— Selected extract —
"OBSERVER ON SUNDAY" JANUARY 1ST 1995

Measles jab puts Jason out of the running

Chris Arnot

JASON LLOYD had been looking forward to joining the England under-l4 cricket squad for winter training at Durham this week. His father, Clive, put England to the sword many times as captain of the West Indies, hut Jason wanted to play for the country of his birth. He has plenty of promise with bat and ball - but is unlikely to wield either with any menace in 1995.

For almost a month, Jason, 13, has had a rare and painful inflammation of the nerves known as sensory Guillain-Barre Syndrome. Consultant neurologist Ken Cummings of the Alexandra Hospital, Cheadle, Greater Manchester, has little doubt that it is a direct result of the vaccination he received as part of the Government's £20 million campaign against measles and rubella.

Until recently Jason lay sedated in a private ward. A table was placed over his legs to keep the bed linen off nerve endings. Soup and water have been his sustenance for four weeks.

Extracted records
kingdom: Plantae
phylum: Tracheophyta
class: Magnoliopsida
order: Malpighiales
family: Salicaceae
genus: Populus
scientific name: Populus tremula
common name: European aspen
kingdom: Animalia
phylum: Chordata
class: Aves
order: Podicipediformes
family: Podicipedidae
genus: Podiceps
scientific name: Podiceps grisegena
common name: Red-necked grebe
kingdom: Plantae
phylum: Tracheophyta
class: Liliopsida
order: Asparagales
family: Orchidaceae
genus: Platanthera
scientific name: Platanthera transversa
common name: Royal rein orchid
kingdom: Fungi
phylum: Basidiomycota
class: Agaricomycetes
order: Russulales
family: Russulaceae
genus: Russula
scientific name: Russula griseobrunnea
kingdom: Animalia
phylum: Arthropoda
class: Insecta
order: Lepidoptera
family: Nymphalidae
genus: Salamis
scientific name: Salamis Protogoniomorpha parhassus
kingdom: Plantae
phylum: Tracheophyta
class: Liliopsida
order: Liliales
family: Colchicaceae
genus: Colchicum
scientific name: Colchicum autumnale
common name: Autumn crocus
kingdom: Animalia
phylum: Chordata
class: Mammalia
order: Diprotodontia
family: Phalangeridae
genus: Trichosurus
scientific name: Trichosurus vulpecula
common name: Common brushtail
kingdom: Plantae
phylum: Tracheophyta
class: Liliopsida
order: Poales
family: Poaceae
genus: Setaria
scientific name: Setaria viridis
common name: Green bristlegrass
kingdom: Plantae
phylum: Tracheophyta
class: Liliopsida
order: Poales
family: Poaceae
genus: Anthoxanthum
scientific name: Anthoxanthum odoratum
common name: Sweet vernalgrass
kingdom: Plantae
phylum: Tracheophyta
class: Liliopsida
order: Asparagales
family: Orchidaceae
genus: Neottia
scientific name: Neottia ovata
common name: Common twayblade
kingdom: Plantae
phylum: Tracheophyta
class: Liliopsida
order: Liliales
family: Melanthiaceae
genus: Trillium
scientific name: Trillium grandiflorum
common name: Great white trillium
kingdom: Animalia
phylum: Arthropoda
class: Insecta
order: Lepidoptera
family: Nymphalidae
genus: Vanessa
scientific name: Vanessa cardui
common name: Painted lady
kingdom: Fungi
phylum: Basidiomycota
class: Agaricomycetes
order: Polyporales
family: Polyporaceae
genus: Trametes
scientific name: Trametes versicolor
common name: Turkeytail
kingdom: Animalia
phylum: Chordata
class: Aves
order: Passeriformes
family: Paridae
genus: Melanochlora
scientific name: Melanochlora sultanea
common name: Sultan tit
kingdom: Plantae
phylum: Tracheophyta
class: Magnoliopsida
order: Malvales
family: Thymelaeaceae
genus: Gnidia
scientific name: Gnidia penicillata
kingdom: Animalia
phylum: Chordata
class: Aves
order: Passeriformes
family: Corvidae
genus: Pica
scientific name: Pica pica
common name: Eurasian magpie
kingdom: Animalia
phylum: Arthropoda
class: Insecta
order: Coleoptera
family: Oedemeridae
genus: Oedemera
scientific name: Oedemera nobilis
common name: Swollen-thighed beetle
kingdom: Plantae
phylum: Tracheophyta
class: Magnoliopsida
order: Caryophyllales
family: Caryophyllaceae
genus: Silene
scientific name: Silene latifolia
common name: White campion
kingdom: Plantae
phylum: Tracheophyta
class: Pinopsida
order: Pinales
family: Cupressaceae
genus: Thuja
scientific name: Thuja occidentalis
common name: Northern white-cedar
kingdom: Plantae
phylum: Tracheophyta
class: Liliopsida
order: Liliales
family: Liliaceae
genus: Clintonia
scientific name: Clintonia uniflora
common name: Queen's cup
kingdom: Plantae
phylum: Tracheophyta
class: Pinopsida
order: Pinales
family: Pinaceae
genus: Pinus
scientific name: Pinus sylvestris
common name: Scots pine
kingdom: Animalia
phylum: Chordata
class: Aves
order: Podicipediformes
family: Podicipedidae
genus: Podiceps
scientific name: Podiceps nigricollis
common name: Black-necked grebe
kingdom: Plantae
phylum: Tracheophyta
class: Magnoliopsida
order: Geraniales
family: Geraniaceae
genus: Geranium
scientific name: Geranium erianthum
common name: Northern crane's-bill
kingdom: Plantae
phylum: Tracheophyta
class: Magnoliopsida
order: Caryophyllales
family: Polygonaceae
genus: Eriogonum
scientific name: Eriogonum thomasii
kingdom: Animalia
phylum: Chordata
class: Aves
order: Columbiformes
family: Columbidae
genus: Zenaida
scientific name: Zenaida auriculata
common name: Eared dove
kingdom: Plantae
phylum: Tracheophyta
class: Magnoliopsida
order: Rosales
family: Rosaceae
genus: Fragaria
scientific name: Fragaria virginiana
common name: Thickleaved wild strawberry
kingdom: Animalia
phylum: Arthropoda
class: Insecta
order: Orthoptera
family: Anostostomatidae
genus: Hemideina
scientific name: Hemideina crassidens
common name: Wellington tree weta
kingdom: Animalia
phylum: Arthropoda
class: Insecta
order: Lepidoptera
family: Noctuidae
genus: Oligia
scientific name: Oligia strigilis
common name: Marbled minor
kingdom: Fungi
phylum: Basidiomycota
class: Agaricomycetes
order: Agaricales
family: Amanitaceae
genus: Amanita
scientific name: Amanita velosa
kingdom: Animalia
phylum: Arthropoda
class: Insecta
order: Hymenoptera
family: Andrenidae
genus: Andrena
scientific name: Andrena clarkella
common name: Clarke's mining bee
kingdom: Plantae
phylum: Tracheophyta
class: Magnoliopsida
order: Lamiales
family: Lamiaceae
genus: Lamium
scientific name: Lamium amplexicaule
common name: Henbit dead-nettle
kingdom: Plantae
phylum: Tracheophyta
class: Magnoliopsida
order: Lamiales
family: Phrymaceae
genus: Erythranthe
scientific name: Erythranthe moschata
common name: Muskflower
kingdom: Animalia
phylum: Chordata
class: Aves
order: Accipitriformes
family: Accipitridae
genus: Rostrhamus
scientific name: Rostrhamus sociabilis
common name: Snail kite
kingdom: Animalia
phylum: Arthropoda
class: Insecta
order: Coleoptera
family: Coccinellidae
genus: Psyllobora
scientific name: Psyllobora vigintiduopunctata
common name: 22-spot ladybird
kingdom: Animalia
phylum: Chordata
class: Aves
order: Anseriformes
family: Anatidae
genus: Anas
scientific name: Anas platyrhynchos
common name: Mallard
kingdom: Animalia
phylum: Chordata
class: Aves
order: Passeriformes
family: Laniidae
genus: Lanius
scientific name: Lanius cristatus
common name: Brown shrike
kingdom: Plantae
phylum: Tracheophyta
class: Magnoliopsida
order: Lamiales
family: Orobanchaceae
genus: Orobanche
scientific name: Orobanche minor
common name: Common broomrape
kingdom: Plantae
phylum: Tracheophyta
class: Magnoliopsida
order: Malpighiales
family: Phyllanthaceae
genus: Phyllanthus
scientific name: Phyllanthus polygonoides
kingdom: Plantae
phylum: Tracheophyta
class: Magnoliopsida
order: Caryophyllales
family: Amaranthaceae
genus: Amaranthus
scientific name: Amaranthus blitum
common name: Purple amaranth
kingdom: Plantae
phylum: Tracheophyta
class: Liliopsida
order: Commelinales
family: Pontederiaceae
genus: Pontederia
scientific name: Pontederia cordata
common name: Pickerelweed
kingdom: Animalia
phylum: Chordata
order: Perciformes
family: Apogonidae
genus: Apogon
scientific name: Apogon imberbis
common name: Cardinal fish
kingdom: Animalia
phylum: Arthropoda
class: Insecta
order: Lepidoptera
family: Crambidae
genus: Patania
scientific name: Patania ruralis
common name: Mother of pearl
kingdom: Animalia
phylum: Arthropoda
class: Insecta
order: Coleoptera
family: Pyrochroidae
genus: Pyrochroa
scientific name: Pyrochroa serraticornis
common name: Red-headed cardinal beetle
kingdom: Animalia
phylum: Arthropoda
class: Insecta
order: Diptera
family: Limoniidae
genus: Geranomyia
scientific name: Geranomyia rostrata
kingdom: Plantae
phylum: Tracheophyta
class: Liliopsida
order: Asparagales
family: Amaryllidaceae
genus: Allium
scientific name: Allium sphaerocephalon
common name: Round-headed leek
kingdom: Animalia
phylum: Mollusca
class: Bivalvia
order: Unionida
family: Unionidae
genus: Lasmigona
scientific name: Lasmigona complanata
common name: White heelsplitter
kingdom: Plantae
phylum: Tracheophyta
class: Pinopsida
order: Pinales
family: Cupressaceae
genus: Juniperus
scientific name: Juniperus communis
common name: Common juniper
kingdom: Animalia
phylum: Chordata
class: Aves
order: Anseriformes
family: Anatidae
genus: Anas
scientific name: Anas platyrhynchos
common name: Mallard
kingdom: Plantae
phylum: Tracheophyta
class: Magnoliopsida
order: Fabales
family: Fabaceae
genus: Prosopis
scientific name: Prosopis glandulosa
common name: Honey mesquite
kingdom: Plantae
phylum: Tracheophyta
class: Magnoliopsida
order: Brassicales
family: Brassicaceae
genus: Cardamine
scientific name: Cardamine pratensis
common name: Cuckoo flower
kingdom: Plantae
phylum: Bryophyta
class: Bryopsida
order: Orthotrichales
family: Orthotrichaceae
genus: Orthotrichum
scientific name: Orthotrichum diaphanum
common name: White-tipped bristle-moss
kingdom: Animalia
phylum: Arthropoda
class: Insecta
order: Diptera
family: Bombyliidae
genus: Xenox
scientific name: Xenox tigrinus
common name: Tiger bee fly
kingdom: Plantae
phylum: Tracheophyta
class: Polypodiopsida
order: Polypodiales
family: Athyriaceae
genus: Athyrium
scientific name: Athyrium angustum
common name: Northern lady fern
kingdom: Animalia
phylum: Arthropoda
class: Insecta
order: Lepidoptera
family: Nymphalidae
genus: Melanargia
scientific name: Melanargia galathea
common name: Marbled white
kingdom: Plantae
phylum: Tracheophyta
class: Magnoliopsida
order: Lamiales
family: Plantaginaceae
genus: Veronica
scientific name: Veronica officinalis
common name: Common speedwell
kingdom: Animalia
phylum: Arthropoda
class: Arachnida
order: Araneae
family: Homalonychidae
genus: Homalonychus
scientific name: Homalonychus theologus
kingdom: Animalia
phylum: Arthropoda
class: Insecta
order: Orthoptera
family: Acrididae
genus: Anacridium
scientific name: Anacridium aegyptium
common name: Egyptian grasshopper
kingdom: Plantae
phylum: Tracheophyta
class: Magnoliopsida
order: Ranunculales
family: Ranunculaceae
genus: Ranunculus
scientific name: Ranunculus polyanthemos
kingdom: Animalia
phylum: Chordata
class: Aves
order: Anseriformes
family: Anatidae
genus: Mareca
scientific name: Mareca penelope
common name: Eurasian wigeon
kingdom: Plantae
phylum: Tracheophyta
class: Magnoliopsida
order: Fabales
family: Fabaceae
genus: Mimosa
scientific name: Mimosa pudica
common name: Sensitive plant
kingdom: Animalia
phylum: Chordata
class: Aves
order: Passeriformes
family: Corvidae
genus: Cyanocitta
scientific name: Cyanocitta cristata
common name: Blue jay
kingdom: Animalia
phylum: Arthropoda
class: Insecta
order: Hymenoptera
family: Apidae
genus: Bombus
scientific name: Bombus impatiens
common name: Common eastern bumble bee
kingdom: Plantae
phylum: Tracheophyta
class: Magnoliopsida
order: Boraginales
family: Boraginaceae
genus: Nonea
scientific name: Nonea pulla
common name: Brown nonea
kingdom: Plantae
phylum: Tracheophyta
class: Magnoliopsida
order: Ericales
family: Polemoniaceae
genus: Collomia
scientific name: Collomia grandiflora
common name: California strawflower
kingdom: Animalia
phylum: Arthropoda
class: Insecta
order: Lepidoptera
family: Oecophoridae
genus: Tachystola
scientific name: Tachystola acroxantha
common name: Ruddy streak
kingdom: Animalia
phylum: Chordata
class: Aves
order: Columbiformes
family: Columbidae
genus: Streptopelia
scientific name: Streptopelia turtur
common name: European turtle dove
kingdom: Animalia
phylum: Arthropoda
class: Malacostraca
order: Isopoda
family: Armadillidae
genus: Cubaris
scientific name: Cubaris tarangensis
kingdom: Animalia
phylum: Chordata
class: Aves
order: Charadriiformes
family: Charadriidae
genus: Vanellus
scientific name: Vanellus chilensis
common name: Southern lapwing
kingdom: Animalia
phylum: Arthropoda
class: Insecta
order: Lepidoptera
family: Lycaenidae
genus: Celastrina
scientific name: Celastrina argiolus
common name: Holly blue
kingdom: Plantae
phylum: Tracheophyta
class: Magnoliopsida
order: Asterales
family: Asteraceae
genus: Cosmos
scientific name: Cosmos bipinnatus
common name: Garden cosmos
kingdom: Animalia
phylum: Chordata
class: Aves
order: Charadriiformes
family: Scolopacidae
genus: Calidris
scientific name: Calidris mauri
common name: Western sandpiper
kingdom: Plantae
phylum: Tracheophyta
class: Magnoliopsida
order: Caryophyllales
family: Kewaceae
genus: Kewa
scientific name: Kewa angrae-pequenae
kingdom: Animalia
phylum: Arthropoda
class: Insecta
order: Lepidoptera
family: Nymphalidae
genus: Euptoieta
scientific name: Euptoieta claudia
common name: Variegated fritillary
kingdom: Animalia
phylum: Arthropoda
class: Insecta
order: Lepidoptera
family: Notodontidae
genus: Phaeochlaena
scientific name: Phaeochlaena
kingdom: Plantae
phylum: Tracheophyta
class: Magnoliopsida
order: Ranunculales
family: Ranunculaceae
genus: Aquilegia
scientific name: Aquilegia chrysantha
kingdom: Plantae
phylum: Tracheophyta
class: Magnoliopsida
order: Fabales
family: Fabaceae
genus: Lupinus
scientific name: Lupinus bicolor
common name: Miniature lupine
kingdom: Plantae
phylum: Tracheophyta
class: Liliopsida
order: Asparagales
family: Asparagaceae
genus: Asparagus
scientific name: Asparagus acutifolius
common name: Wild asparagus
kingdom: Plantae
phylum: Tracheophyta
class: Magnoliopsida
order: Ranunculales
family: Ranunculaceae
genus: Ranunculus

— Exercise 1 —
Decide whether each statement agrees with the measles vaccination article, answering yes or no and quoting the article's deciding words: (a) Jason was 13 years old. (b) Ken Cummings is attached to a hospital in Cheadle. (c) For four weeks Jason has been eating solid food.
— Exercise 2 —
Repeat the measles vaccination article word for word, starting at "JASON LLOYD had" and ending at "menace in 1995.".
Work only from the text.

— Response box 1 —
(a) Yes: "Jason, 13, has had a rare and painful inflammation of the nerves"
(b) Yes: "Consultant neurologist Ken Cummings of the Alexandra Hospital, Cheadle, Greater Manchester"
(c) No: "Soup and water have been his sustenance for four weeks."

— Response box 2 —
JASON LLOYD had been looking forward to joining the England under-l4 cricket squad for winter training at Durham this week. His father, Clive, put England to the sword many times as captain of the West Indies, hut Jason wanted to play for the country of his birth. He has plenty of promise with bat and ball - but is unlikely to wield either with any menace in 1995.